Preview of lab notes - making oleum part 2

Comments

Silviu T

This is an experiment that I will not be doing. :) But it's still very fun to watch, thank you for your work. The hot plate, probably a loose connection; if it's that should be easy to fix.

Twizzy

I'm guessing it's too much insulation cooking the electronics, hopefully wires melting together but otherwise it might need new boards. The element is probably fine though, and those are very nice elements so it would be worth rebuilding with a PID controller.

Mono Keras

I’m sorry about your hot plate. Collateral victim :( I bought one ceramic stirring hotplate one year ago pouncing on a sale (it’s an OHAUS product, it was like >€ 600 price point). I value like the apple of my eye. I can feel your loss. I don’t have much to add w/r to what I said before. I think you won’t really succeed in obtaining good yield with this method.
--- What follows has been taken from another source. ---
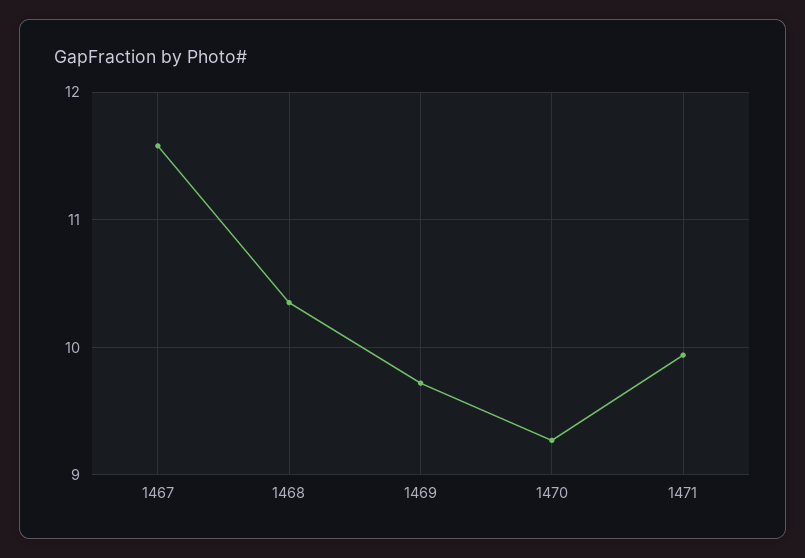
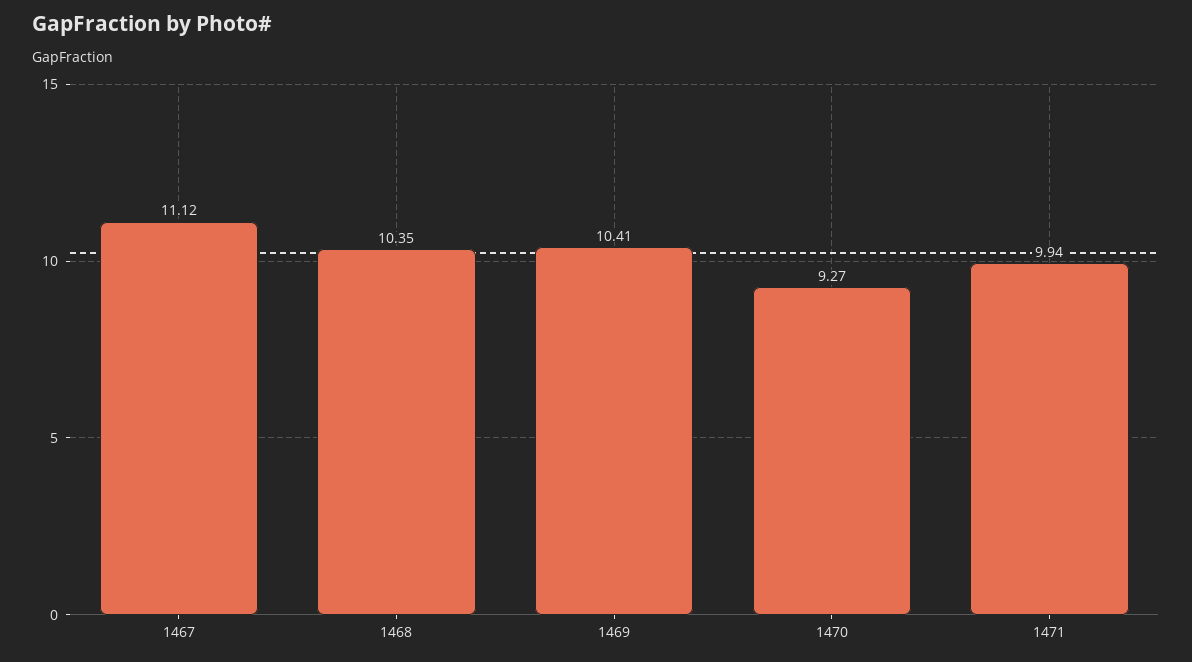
1467: 11.6 -> 11.12
1469: 9.7 -> 10.41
The only way that sounds practical to me is what I did, i.e. pyrolysis of sodium bisulphate in a quartz RBF. First, you put the flask in a heating mantle at 400 °C (why didn't you use a heating mantle btw, instead of a hot plate?) and let the bisulphate dehydrate into pyrosulphate until no more steam comes out of the neck. Then you switch to a full distillation apparatus (I used an air cooled long condenser to avoid clogging) and you crank up the heat using blowtorches. Unfortunately I had no time to fully carry out my test, but I collected 25 g of sodium trioxide, and there were many more left to go. The end of the reaction is clear, because sodium sulphate is solid at 800 °C, so the contents of the RBF solidifies as the sulphur trioxide is pushed out.

NurdRage

As long as i can beat 30% i think that would be "good enough" for this method. It's catalytic, so even modest yield can simply be repeated to get more. And it uses modest temperatures with existing borosilicate glassware, that's a big plus for amateur chemistry. I do acknowledge full pyrolysis with higher temperatures gives higher yields. But i wanted to see if i could do it with just a ceramic hotplate.